In a cloud-based world where applications no longer live in a centralized data center, ZT is the ideal approach to global and mobile personnel operating beyond the edge of the network. It decreases the need for complex systems within security architecture and creates a more transparent and manageable identity access authorization process.

Federal Personal Identity Verification (PIV) use cases for access control

Personal Identity Verification (PIV) Cards have become a central building block in government data security and identity access management within federal agencies. It makes countless use cases possible through access to facilities, systems, networks, applications, communication, and desktops. The ability to make PIV a uniform approach throughout all federal agencies in a holistic integration with ZT is the next step in the evolution of identity access management (IAM).

NIST made revision recommendations for SP 800-116 to bring broad and uniform use of PIV in facility/system access. These technical guidelines would go a long way to providing true government data security and access across all government facilities and systems.

Cloud Identity Management and PIV Derived Credentialing

As the cloud becomes a focus of federal modernization initiatives, they must put effective mobile and cloud identity programs in place. A software-only solution with cloud services managing the life cycle of PIV and DPC is being explored by agencies and departments. This SaaS approach goes to the heart of the bond sought between ZT and simplicity in universal access management implementation.

The U.S. Department of Defense’s (DoD) “Deliver Uncompromised” proposal places security on a par with cost, schedule, and performance. This approach to driving defense technology and other acquisitions looks at PIV derived credentialing to eliminate vulnerabilities.

PIV derived credentialing aims to eliminate the need for re-credentialing for separate device access via an issued PIV card. While this may help development of a universal mobile device access approach, it embeds credentials into the device, which goes against the tenets of ZT.

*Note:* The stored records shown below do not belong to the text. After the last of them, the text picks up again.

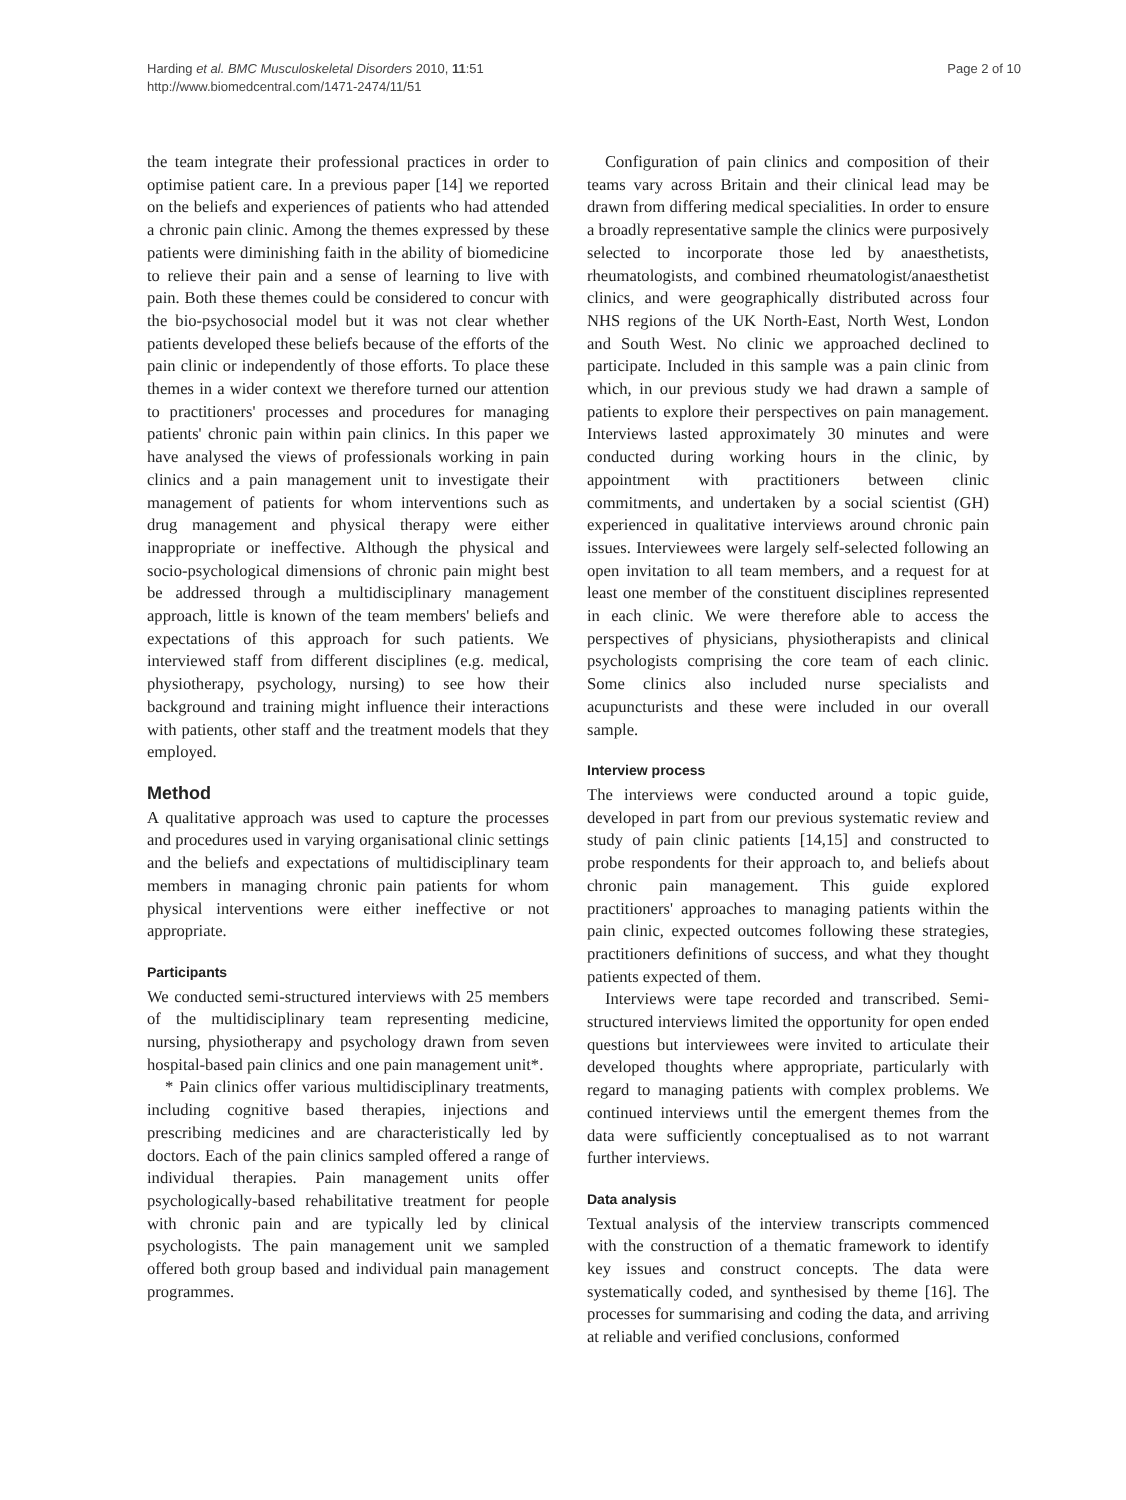Harding et al. BMC Musculoskeletal Disorders 2010, 11:51
http://www.biomedcentral.com/1471-2474/11/51
Page 2 of 10
the team integrate their professional practices in order to optimise patient care. In a previous paper [14] we reported on the beliefs and experiences of patients who had attended a chronic pain clinic. Among the themes expressed by these patients were diminishing faith in the ability of biomedicine to relieve their pain and a sense of learning to live with pain. Both these themes could be considered to concur with the bio-psychosocial model but it was not clear whether patients developed these beliefs because of the efforts of the pain clinic or independently of those efforts. To place these themes in a wider context we therefore turned our attention to practitioners' processes and procedures for managing patients' chronic pain within pain clinics. In this paper we have analysed the views of professionals working in pain clinics and a pain management unit to investigate their management of patients for whom interventions such as drug management and physical therapy were either inappropriate or ineffective. Although the physical and socio-psychological dimensions of chronic pain might best be addressed through a multidisciplinary management approach, little is known of the team members' beliefs and expectations of this approach for such patients. We interviewed staff from different disciplines (e.g. medical, physiotherapy, psychology, nursing) to see how their background and training might influence their interactions with patients, other staff and the treatment models that they employed.
Method
A qualitative approach was used to capture the processes and procedures used in varying organisational clinic settings and the beliefs and expectations of multidisciplinary team members in managing chronic pain patients for whom physical interventions were either ineffective or not appropriate.
Participants
We conducted semi-structured interviews with 25 members of the multidisciplinary team representing medicine, nursing, physiotherapy and psychology drawn from seven hospital-based pain clinics and one pain management unit*.
* Pain clinics offer various multidisciplinary treatments, including cognitive based therapies, injections and prescribing medicines and are characteristically led by doctors. Each of the pain clinics sampled offered a range of individual therapies. Pain management units offer psychologically-based rehabilitative treatment for people with chronic pain and are typically led by clinical psychologists. The pain management unit we sampled offered both group based and individual pain management programmes.
Configuration of pain clinics and composition of their teams vary across Britain and their clinical lead may be drawn from differing medical specialities. In order to ensure a broadly representative sample the clinics were purposively selected to incorporate those led by anaesthetists, rheumatologists, and combined rheumatologist/anaesthetist clinics, and were geographically distributed across four NHS regions of the UK North-East, North West, London and South West. No clinic we approached declined to participate. Included in this sample was a pain clinic from which, in our previous study we had drawn a sample of patients to explore their perspectives on pain management. Interviews lasted approximately 30 minutes and were conducted during working hours in the clinic, by appointment with practitioners between clinic commitments, and undertaken by a social scientist (GH) experienced in qualitative interviews around chronic pain issues. Interviewees were largely self-selected following an open invitation to all team members, and a request for at least one member of the constituent disciplines represented in each clinic. We were therefore able to access the perspectives of physicians, physiotherapists and clinical psychologists comprising the core team of each clinic. Some clinics also included nurse specialists and acupuncturists and these were included in our overall sample.
Interview process
The interviews were conducted around a topic guide, developed in part from our previous systematic review and study of pain clinic patients [14,15] and constructed to probe respondents for their approach to, and beliefs about chronic pain management. This guide explored practitioners' approaches to managing patients within the pain clinic, expected outcomes following these strategies, practitioners definitions of success, and what they thought patients expected of them.
Interviews were tape recorded and transcribed. Semi-structured interviews limited the opportunity for open ended questions but interviewees were invited to articulate their developed thoughts where appropriate, particularly with regard to managing patients with complex problems. We continued interviews until the emergent themes from the data were sufficiently conceptualised as to not warrant further interviews.
Data analysis
Textual analysis of the interview transcripts commenced with the construction of a thematic framework to identify key issues and construct concepts. The data were systematically coded, and synthesised by theme [16]. The processes for summarising and coding the data, and arriving at reliable and verified conclusions, conformed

A Holistic Approach to Cybersecurity and Identity Frameworks

There are several missing links to making ZT a workable cybersecurity and IAM approach across all federal agencies. There are however government data security solutions that can overcome all these challenges by doing the following:

  • Providing anywhere, anytime, any device access to data and applications
  • Ensuring that data never leaves the network or is stored on a device
  • Integrated PKI, MFA and other security measures.
  • Simple and universal device access solution that also simplifies universal identity access management for IT and administrators.
  • Seamless integration with existing and evolving PIV and CAC systems

Federal agencies must find solutions that combine total data access management with a secure communications solution. This remote data access solution will make it possible for federal agencies to achieve government data security that can meet the needs of evolving threats, personnel, and digital transformation.